上海,盘古大厦顶层。
顾曼婷站在落地窗前,看着外滩的灯火。
手里捏着大卫从苏黎世发来的最新密电:“沈先生已取得‘零号档案’,进入静默状态。一切按‘昆仑计划’推进。”
窗外黄浦江上货轮往来,这座城市的脉搏在她脚下跳动。
三个月前,她在这里迎接了杜英鸿带回来的八十九名欧洲科学家和数百吨设备。
如今,浦东的盘古理工学院已初具规模,那些德国、法国、意大利的面孔在实验室里昼夜忙碌,中国学生们如饥似渴地学习。
但她知道,真正的核心,已经不在这里了。
“顾总。”秘书敲门进来。
“蒋经国先生来了。”
顾曼婷收起思绪,转身时脸上已恢复了平静的微笑。
蒋经国穿着一身朴素的灰色中山装,独自一人走进办公室。
这位“太子”最近在沪上推行“打虎”行动,整肃金融投机,与盘古集团有过几次默契的合作。
“顾小姐,打扰了。”蒋经国语带歉意,但眼神锐利。
“蒋专员请坐。”顾曼婷亲自沏茶。
“专员百忙之中来访,不知有何指教?”
蒋经国没有碰茶杯,单刀直入:“沈先生离开上海三个月了。对外说是去南美考察矿业,但我的人查过,没有他进入任何南美国家的记录。”

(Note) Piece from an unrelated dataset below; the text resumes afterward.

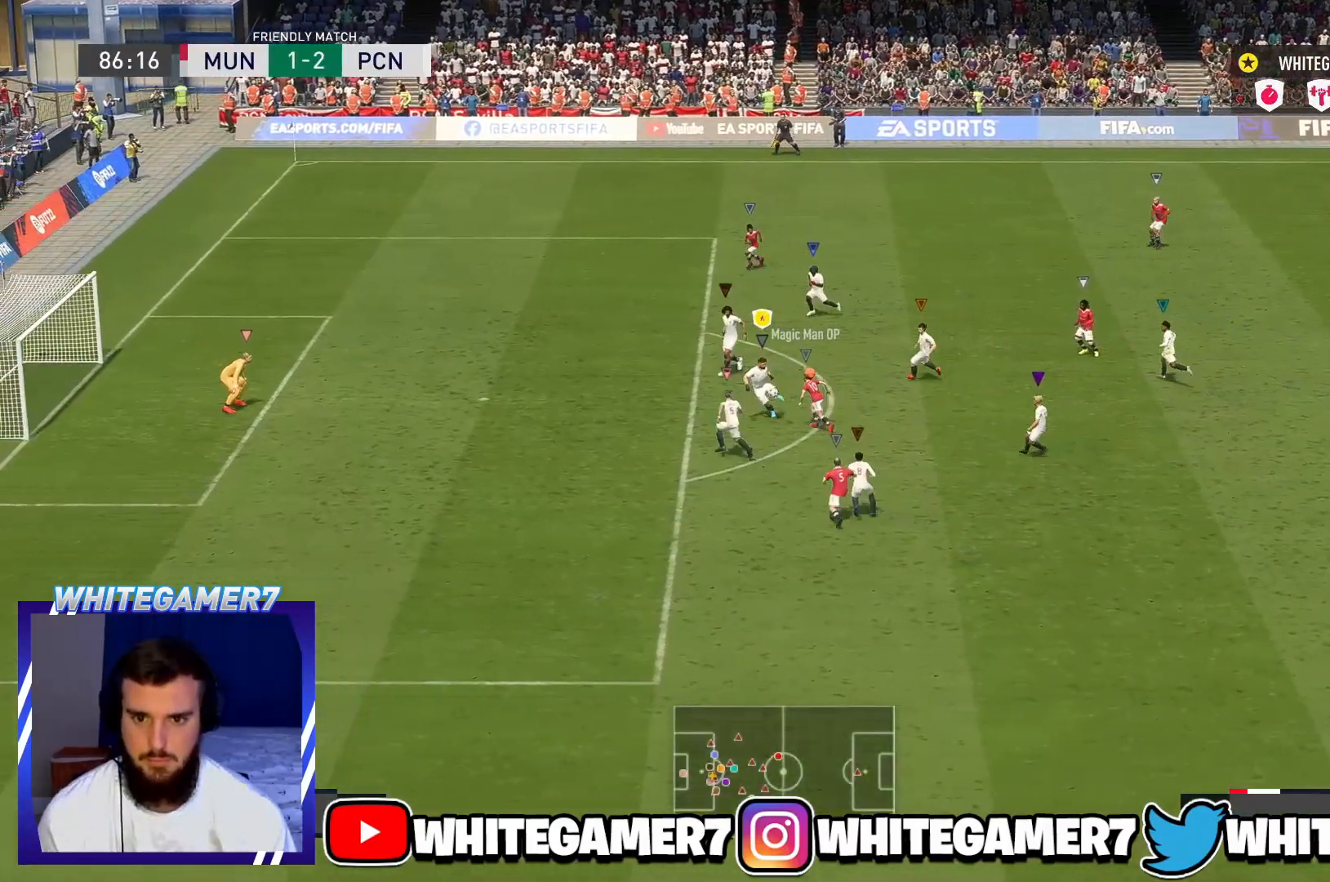
{"buttons": ["R2"], "left_stick": "up-left", "events": [[34, "L2", "down"], [101, "left_stick", "left"], [117, "L2", "up"], [217, "R2", "down"], [217, "left_stick", "up-left"]]}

顾曼婷心跳快了一拍,但表情不变:“知渊的行踪一向机密,这是您也知道的。他去哪里,做什么,有时候连我也不完全清楚。”
“我明白。”蒋经国看着她,语气缓和了些。
“我不是来兴师问罪的。父亲很欣赏沈先生,也信任盘古集团。但最近有些声音……有人说沈先生携巨款潜逃,有人说他在海外另立门户,更有人说他已经死了。”
顾曼婷的手指微微收紧。
“这些话,原本掀不起风浪。”蒋经国继续说。
“但孔家、宋家的残余势力在暗中推波助澜,军统那边也有人怀疑。陈诚部长虽然力挺,但独木难支。顾小姐,我需要一个能让所有人闭嘴的说法。”
房间里安静了几秒。
顾曼婷放下茶杯,走到办公桌前,取出一份文件:“这是盘古集团过去三个月在云贵川地区的投资清单。我们新建了十二座水电站、八座煤矿、三个炼钢厂,还有一条从昆明到重庆的铁路支线。总投资额相当于国民政府去年全年财政预算的三分之一。”
她把文件推到蒋经国面前。
“这些项目,全部采用最新技术,工程师一半以上是归国的欧洲专家。建成后,西南工业产能将翻两番。”顾曼婷看着蒋经国。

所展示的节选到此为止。